Avez-vous un projet de mise en place du cadastre au Burkina Faso ?

Les autorités du Ministère des Finances et du Développement ont commandité une étude sur les conditions de mise en place d’un cadastre fiscal à Ouagadougou et Bobo-Dioulasso. Les conclusions de l’étude ont été transmises au Gouvernement. Nous attendons la décision du gouvernement sur cette question. Ce que je peux dire en plus, c’est que pour le Burkina Faso, nous avons déjà notre petite idée. À partir des conclusions de l’étude, nous voulons maîtriser notre projet en proposant un système souple et évolutif en commençant par les deux plus grandes villes, à savoir Ouagadougou et Bobo-Dioulasso. Dans ces deux villes, le potentiel en matière de fiscalité foncière et immobilière existe ; et c’est également là qu’existent les problèmes de lotissement les plus complexes. Par ailleurs, nous souhaitons poser les actes préparatoires pour faciliter plus tard la mise en œuvre du projet. D’ores et déjà, nous avons établi une feuille de route à notre portée. Mes collaborateurs chargés du cadastre ont perçu l’enjeu pour le Burkina Faso. Ils sont déjà engagés dans les actes préparatoires. Nous allons demander à notre ministre de tutelle et à toutes les bonnes volontés des moyens pour assurer la formation de base du personnel aux outils modernes de gestion du cadastre. Vous savez, les pays du Nord qui ont les cadastres les plus évolués aujourd’hui sont passés par ces étapes. Tirons leçons de leurs échecs et profitons de leurs succès en partageant avec eux leurs expériences et leur expertise.

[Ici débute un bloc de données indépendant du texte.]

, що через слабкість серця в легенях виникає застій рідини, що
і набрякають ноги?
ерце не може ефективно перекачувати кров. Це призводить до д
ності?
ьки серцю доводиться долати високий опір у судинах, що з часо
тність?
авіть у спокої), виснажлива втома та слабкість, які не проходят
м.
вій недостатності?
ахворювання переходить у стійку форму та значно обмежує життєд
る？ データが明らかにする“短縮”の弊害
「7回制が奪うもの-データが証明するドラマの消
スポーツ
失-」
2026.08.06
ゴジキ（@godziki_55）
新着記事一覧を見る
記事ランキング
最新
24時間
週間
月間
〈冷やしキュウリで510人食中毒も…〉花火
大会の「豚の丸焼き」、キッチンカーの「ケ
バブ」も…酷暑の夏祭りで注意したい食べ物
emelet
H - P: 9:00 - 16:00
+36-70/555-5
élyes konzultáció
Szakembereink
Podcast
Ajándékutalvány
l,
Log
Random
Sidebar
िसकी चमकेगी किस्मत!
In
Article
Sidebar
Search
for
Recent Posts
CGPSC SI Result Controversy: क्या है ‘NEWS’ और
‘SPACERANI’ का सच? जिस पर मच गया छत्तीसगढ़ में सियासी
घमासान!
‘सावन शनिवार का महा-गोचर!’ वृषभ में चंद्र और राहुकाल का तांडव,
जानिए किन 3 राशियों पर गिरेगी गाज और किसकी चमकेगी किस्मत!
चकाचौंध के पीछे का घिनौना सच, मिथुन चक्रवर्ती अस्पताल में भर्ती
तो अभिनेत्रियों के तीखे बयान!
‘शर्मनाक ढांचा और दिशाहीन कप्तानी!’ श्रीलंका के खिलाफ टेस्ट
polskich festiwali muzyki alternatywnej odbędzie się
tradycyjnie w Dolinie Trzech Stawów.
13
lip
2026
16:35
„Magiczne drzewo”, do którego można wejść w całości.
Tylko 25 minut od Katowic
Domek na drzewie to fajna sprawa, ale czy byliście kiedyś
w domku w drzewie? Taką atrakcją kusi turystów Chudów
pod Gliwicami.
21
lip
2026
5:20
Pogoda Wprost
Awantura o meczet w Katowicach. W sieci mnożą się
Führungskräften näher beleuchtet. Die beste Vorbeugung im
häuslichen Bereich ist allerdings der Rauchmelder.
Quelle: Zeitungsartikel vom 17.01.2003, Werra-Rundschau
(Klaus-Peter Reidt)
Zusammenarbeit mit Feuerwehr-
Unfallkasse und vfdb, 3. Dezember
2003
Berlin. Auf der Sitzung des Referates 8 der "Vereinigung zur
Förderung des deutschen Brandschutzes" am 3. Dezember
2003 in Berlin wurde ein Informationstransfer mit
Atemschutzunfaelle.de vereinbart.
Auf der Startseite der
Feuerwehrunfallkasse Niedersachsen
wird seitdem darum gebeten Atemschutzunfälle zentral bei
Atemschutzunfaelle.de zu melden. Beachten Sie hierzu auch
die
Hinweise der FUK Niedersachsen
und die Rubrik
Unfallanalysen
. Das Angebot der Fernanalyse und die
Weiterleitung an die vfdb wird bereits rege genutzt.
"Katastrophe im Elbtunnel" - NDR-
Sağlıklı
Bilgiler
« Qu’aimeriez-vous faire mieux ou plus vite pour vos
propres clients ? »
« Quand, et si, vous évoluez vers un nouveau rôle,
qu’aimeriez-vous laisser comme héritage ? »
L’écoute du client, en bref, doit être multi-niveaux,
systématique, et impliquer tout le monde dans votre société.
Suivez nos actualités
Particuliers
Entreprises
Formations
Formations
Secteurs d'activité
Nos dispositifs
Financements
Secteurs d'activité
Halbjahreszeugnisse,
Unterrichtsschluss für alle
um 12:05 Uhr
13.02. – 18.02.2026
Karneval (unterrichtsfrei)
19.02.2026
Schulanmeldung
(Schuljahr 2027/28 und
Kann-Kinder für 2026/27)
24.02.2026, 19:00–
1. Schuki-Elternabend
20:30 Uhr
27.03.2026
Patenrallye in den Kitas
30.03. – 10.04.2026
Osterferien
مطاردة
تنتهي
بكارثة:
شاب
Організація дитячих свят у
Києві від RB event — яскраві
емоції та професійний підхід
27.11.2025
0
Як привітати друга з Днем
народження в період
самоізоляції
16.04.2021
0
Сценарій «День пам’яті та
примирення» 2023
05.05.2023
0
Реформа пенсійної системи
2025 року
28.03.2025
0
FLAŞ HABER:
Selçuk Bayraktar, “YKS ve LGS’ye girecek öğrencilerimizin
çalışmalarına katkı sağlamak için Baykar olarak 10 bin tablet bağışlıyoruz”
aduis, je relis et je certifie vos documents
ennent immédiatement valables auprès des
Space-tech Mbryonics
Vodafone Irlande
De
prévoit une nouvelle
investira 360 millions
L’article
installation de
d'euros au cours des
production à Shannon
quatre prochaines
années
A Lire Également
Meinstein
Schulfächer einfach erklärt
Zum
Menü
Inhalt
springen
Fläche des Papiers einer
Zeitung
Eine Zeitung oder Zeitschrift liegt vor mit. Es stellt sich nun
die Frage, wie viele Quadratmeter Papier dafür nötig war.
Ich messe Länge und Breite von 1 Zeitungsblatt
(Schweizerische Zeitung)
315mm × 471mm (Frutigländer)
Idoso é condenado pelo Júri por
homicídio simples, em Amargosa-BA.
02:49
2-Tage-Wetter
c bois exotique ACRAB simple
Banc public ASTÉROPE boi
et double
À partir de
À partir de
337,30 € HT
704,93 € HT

Avez-vous autre chose à ajouter Monsieur le Directeur général?

On ne peut pas épuiser un sujet comme le cadastre en un entretien. Mais ce qui est important, c’est que les gens doivent se convaincre aujourd’hui plus qu’hier, que le cadastre n’est pas un luxe mais une nécessité au regard des enjeux fiscaux, fonciers et juridiques. A titre d’exemple, le cadastre français a plus de deux cents ans. Il a été mis en place sous napoléon. Ce fut un cadastre sommaire. Aujourd’hui le cadastre français est parmi les plus performants au monde. Le cadastre est une infrastructure transversale qui va servir l’ensemble des collectivités territoriales à travers une base de données unique. Les services de l’eau comme l’ONEA, d’électricité comme la SONABEL ou de téléphone pourront se servir de cette base en temps réel pour leurs travaux. Au-delà donc des fonctions traditionnelles, le cadastre est un portail qui offre de nombreux services à divers utilisateurs. Si vous allez dans les différents services, vous constaterez, que chacun à une base de données immobilière et des plans. Nous pensons, et nous en sommes convaincus, que le cadastre fiscal va contribuer au développement du Burkina Faso en général et des collectivités territoriales en particulier en permettant une augmentation des ressources propres. Il va améliorer la gestion foncière et prévenir les conflits fonciers qui sont dommageables à l’investissement.

Votre mot de la fin

Je voudrais remercier votre journal pour la tribune qu’elle m’offre pour parler du cadastre. Je voudrais vous encourager dans cette initiative. Je crois savoir que c’est le premier journal de l’immobilier qui s’intéresse à des questions techniques de ce genre. Aussi, et c’est le mot de la fin, je dirai tout simplement que «garantir la propriété et collecter des impôts de manière juste, c’est garantir la démocratie».